**PAGE EXTRACT**
** Start **
Video by Depeche Mode
- Released: 28 September 1998 25 November 2002 (Videos 86>98 +)
- Recorded: 1986–1998
- Length: 126 minutes
- Label: Mute; Reprise;
- Director: Various
- Producer: Clive Richardson

Depeche Mode chronology
| Devotional (1993) | The Videos 86>98 (1998) | One Night in Paris (2002) |

Alternative cover
- Videos 86>98 + cover

= The Videos 86–98 =

The Videos 86>98 is a music video compilation by the English electronic music band Depeche Mode, released to coincide with their compilation album The Singles 86>98. It was released in 1998 on VHS and DVD, and features 21 music videos and two short documentaries.

In 2002, an expanded 2-DVD edition, Videos 86>98 + (without "The", and with "+") was released. It includes all the material from the original release on DVD 1, as well as bonus material on DVD 2.

== 1998 VHS: Mute Films / MF033 ==

1. Intro (short documentary on the making of some of the videos, 1998)
  - Directed by Sven Harding
2. Stripped – (Black Celebration, February 1986)
  - Directed by Peter Care
3. A Question of Lust – (Black Celebration, April 1986)
  - Directed by Martyn Atkins
4. A Question of Time – (Black Celebration, August 1986)
  - Directed by Anton Corbijn
5. Strangelove (unedited) – (Music for the Masses, April 1987)
  - Directed by Anton Corbijn
6. Never Let Me Down Again (short version) – (Music for the Masses, August 1987)
  - Directed by Anton Corbijn
7. Behind the Wheel (short version) – (Music for the Masses, December 1987)
** End **
**EXCERPTED RECORDS**
** Start **
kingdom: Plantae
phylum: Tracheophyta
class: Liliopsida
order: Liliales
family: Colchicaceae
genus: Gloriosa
** End **
**SHORT EXERCISE 1**
Does each statement agree with the page on the Depeche Mode video compilation? Answer yes or no for each and quote the words from the page that decide it.
(a) The 1998 release includes 21 music videos.
(b) The expanded 2002 edition kept "The" in its title.
(c) Clive Richardson produced the compilation.
**SHORT EXERCISE 2**
Carry on the page about the Depeche Mode video compilation from its last line.

**WRITTEN REPLY 1**
(a) Yes: "features 21 music videos and two short documentaries"
(b) No: "(without "The", and with "+")"
(c) Yes: "Producer: Clive Richardson"

**WRITTEN REPLY 2**
  - Directed by Anton Corbijn
8. Little 15 – (Music for the Masses, May 1988)
  - Directed by Martyn Atkins
9. Everything Counts (live) – (101, February 1989)
  - Directed by D. A. Pennebaker
10. Personal Jesus (unedited) – (Violator, August 1989)
  - Directed by Anton Corbijn
11. Enjoy the Silence – (Violator, February 1990)
  - Directed by Anton Corbijn
12. Policy of Truth – (Violator, May 1990)
  - Directed by Anton Corbijn
13. World in My Eyes (MTV version) – (Violator, September 1990)
  - Directed by Anton Corbijn
14. I Feel You – (Songs of Faith and Devotion, February 1993)
  - Directed by Anton Corbijn
15. Walking in My Shoes (unedited) – (Songs of Faith and Devotion, April 1993)
  - Directed by Anton Corbijn
16. Condemnation (live version from Devotional) – (Songs of Faith and Devotion, September 1993)
  - Directed by Anton Corbijn
17. In Your Room – (Songs of Faith and Devotion, January 1994)
  - Directed by Anton Corbijn
18. Barrel of a Gun (original) – (Ultra, February 1997)
  - Directed by Anton Corbijn
19. It's No Good – (Ultra, March 1997)
  - Directed by Anton Corbijn
20. Home – (Ultra, June 1997)
  - Directed by Steven Green
21. Useless – (Ultra, October 1997)
  - Directed by Anton Corbijn
22. Only When I Lose Myself – (The Singles 86>98, September 1998)
  - Directed by Brian Griffin, cinematography by Eric Alan Edwards
23. Depeche Mode – A Short Film (short documentary on the band's history during 1986–1998, 1998)
  - Directed by Sven Harding

== 1998 DVD: Mute / DVDMuteL5 ==

- Same as VHS release

== 2002 DVD: Mute / DMDVD2 ==

=== Disc one ===

- Same as 1998 VHS and DVD

=== Disc two ===

The videos
1. But Not Tonight (from the film Modern Girls) – (Black Celebration, 1986)
  - Directed by Tamra Davis
2. Strangelove '88 (US version) – (1988)
  - Directed by Martyn Atkins
3. One Caress – (Songs of Faith and Devotion, 1993)
  - Directed by Kevin Kerslake
4. Condemnation (Paris mix) – (Songs of Faith and Devotion, 1993)
  - Directed by Anton Corbijn
Short films
1. Violator – electronic press kit (11 November 1990)
2. Songs of Faith and Devotion – electronic press kit (27 January 1993)
3. Ultra – electronic press kit (26 February 1997)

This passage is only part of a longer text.